Available data:
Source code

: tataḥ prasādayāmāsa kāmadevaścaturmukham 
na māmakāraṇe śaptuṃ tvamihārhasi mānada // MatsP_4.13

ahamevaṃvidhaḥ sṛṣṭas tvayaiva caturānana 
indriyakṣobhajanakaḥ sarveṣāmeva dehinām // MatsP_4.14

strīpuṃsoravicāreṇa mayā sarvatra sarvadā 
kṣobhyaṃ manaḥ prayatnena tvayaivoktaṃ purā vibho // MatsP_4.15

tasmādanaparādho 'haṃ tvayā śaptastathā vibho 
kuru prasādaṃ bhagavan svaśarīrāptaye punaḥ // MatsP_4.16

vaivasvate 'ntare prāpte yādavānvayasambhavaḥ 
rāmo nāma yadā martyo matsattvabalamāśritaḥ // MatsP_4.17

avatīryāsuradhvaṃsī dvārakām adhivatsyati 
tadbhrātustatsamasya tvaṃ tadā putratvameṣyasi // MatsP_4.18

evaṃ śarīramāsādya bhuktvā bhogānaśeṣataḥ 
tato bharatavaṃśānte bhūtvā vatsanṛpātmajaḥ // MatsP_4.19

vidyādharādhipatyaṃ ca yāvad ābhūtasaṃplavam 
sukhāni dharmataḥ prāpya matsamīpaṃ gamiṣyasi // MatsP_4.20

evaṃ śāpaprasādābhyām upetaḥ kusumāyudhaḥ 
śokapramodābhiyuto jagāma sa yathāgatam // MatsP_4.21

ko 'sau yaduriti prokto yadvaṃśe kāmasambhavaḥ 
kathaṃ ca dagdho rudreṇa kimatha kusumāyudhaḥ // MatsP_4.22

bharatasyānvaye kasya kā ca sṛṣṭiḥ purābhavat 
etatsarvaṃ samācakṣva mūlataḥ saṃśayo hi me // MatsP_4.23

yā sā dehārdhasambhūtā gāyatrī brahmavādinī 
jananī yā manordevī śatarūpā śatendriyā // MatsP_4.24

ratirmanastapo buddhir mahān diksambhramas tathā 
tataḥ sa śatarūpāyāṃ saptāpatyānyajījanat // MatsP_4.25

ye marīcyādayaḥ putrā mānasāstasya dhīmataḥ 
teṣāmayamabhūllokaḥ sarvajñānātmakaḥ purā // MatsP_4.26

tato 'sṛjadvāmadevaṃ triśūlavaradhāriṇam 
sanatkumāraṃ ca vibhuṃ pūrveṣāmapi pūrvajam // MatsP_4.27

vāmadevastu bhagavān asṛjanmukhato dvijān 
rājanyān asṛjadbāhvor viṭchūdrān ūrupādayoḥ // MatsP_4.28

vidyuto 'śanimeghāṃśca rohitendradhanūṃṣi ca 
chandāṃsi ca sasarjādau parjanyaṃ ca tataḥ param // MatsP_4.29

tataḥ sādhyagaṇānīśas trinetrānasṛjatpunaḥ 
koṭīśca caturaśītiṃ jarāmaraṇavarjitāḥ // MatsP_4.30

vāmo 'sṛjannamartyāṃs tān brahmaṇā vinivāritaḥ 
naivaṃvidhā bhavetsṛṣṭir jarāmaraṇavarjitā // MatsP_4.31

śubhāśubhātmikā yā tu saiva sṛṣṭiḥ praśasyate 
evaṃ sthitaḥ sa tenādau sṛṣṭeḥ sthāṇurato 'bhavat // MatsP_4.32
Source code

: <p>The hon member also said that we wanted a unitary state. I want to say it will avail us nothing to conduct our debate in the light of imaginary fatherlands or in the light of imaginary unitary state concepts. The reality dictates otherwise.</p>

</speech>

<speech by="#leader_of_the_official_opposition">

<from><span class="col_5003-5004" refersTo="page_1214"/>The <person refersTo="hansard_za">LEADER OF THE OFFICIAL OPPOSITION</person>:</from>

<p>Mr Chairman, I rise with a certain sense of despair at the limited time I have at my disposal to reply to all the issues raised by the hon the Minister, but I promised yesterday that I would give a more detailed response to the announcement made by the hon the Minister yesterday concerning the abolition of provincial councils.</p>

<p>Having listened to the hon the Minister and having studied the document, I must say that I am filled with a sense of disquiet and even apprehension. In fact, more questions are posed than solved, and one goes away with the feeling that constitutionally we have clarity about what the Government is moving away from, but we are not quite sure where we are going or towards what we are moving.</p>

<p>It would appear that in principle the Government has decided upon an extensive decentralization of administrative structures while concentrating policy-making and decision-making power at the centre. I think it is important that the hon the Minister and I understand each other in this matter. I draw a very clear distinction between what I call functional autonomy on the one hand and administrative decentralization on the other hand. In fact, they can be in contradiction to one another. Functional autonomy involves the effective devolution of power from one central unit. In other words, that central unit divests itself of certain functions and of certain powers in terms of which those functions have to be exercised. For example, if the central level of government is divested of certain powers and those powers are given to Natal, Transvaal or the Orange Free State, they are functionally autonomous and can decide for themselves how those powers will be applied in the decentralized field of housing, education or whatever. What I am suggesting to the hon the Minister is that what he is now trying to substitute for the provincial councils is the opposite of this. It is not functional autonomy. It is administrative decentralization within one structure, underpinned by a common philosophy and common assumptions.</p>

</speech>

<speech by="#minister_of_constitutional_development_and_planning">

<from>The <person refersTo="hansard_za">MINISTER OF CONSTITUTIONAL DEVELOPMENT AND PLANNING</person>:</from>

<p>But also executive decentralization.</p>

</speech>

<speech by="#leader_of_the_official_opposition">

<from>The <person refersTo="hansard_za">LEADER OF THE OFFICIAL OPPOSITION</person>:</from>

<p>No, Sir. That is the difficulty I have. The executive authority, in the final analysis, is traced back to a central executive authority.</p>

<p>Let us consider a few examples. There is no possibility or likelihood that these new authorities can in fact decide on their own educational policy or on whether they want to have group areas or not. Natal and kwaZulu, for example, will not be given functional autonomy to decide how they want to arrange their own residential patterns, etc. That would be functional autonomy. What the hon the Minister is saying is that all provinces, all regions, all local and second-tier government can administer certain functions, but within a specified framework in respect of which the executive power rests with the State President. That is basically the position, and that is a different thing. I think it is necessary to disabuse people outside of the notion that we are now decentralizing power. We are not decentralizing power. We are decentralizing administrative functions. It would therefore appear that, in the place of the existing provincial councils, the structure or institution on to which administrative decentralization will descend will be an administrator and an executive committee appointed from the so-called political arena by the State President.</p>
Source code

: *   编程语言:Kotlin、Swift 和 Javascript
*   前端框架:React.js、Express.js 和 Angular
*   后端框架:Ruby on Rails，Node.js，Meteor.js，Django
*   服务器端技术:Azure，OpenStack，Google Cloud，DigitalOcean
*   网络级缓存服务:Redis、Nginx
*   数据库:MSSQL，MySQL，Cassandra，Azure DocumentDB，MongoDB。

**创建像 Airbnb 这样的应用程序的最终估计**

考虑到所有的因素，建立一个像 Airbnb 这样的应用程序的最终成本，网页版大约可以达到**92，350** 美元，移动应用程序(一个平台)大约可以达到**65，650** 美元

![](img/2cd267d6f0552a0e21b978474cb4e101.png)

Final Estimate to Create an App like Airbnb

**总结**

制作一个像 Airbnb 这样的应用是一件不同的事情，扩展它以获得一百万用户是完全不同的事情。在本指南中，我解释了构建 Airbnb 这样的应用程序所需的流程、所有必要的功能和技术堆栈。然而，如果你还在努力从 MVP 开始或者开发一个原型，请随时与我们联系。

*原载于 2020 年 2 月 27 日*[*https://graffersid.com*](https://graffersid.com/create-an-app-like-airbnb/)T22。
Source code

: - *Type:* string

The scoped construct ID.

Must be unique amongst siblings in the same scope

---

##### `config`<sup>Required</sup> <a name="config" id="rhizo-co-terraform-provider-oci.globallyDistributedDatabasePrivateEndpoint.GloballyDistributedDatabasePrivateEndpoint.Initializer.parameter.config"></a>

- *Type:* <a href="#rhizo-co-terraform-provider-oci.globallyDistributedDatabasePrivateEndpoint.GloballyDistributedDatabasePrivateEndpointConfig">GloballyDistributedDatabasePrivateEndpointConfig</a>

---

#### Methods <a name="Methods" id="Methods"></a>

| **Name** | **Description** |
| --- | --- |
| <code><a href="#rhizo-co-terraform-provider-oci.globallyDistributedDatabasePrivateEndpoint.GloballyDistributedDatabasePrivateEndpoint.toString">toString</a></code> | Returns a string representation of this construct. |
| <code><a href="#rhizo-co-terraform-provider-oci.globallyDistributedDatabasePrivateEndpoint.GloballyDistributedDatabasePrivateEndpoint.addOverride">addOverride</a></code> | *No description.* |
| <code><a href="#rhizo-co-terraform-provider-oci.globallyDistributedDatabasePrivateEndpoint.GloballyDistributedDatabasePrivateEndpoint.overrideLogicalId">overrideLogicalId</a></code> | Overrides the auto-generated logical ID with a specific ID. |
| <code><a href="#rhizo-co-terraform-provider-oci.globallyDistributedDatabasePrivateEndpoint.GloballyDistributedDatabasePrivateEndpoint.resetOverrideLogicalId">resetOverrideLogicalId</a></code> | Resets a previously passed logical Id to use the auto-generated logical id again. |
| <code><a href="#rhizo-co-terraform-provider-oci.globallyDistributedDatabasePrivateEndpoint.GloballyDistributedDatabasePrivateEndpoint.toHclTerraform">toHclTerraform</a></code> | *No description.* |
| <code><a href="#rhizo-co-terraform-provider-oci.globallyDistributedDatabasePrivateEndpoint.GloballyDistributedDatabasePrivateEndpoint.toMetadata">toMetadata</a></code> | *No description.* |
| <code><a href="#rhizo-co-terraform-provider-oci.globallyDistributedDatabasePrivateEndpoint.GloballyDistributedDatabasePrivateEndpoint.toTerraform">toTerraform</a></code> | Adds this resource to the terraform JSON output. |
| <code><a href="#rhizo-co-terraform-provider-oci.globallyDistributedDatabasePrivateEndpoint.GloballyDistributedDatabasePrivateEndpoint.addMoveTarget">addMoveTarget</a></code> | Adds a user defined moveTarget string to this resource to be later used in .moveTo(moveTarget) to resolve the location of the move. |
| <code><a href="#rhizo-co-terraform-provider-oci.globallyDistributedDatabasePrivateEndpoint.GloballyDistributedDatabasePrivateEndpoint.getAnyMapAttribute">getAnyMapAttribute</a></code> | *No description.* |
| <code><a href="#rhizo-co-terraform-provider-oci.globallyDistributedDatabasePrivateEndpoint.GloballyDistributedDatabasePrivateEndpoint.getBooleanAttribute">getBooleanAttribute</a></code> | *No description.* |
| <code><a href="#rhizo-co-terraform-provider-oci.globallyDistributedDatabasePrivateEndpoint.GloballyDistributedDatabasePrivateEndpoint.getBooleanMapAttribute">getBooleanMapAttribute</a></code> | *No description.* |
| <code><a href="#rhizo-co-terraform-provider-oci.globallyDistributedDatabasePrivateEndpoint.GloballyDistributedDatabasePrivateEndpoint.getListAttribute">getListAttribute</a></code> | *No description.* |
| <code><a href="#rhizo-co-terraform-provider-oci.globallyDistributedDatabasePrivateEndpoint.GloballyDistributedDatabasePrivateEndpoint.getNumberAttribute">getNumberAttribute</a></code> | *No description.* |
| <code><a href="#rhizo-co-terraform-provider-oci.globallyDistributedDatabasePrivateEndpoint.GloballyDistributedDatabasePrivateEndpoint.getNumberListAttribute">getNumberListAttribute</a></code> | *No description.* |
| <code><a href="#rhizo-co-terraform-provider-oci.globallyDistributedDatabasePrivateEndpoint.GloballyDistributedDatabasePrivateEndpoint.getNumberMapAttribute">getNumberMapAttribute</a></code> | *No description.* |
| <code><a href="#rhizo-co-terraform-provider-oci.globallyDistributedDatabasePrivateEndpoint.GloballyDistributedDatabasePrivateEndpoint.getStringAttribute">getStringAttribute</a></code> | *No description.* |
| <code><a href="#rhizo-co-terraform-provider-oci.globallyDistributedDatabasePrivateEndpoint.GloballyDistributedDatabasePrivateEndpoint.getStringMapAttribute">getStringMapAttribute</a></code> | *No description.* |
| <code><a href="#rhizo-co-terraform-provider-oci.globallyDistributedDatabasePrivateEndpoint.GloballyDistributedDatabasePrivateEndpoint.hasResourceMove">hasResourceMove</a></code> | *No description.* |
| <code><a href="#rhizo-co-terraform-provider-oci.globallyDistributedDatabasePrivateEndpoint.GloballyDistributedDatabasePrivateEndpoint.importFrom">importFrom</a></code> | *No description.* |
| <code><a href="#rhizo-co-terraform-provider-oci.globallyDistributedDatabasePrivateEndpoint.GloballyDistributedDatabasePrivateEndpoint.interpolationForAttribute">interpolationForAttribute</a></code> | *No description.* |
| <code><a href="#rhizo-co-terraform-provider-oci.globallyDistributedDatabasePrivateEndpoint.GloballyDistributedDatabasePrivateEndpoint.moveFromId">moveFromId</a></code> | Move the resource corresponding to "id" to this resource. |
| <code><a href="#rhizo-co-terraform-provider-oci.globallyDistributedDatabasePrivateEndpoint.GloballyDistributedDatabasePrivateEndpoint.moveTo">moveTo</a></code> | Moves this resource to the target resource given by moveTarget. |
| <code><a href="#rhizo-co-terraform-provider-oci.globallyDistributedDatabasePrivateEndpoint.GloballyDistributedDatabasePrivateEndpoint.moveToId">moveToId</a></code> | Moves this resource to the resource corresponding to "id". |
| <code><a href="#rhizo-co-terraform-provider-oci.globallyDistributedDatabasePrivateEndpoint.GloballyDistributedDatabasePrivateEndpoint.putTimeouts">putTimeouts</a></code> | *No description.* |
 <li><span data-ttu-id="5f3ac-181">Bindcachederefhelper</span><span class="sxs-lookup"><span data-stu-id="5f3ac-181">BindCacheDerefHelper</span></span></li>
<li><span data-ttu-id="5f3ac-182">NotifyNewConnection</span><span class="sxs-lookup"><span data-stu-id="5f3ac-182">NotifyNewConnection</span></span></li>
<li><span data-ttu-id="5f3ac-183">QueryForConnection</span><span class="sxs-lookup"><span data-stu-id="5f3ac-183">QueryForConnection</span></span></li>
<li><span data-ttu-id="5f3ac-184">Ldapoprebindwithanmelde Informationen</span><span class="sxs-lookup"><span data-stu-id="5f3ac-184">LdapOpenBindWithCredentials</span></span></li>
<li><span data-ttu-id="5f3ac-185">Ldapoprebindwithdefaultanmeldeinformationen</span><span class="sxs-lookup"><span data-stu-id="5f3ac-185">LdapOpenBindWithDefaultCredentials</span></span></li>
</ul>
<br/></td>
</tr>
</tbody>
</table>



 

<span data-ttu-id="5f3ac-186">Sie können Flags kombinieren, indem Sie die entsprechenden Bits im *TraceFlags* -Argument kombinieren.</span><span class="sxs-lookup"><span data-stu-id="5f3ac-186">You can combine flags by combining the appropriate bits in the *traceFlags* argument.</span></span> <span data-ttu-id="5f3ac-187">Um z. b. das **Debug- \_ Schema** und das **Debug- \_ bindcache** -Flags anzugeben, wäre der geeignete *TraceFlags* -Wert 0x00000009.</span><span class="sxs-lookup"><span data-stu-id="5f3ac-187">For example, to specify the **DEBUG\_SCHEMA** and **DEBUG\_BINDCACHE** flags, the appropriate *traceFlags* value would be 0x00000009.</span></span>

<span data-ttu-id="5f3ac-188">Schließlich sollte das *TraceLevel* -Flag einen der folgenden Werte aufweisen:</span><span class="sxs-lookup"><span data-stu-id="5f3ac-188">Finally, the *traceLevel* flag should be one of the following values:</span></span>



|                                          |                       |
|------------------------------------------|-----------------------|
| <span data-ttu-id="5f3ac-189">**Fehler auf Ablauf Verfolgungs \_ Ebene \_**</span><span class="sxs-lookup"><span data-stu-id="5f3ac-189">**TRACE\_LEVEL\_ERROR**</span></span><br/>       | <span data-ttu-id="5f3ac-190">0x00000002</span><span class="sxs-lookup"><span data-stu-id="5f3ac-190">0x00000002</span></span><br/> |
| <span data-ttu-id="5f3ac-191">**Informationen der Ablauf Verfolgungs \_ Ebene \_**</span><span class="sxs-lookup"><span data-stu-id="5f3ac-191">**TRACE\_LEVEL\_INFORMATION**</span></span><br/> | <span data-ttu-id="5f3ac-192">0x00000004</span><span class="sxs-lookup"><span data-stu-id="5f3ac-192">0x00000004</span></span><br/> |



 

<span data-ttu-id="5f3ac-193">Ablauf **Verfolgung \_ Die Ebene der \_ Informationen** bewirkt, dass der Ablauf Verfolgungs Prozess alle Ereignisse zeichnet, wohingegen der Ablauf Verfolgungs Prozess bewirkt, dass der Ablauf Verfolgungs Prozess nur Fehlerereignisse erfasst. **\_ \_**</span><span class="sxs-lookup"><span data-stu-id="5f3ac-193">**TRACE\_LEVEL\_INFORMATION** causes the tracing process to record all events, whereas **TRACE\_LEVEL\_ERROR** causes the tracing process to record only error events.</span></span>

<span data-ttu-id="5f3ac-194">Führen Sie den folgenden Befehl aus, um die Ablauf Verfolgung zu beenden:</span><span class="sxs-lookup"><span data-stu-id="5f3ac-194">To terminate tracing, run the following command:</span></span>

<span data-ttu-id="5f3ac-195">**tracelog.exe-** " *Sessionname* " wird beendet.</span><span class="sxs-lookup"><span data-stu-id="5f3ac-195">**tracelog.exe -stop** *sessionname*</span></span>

Task brief: Note each line above that contains "generated" and copy it out.

Reply to the task:
| <code><a href="#rhizo-co-terraform-provider-oci.globallyDistributedDatabasePrivateEndpoint.GloballyDistributedDatabasePrivateEndpoint.overrideLogicalId">overrideLogicalId</a></code> | Overrides the auto-generated logical ID with a specific ID. |
| <code><a href="#rhizo-co-terraform-provider-oci.globallyDistributedDatabasePrivateEndpoint.GloballyDistributedDatabasePrivateEndpoint.resetOverrideLogicalId">resetOverrideLogicalId</a></code> | Resets a previously passed logical Id to use the auto-generated logical id again. |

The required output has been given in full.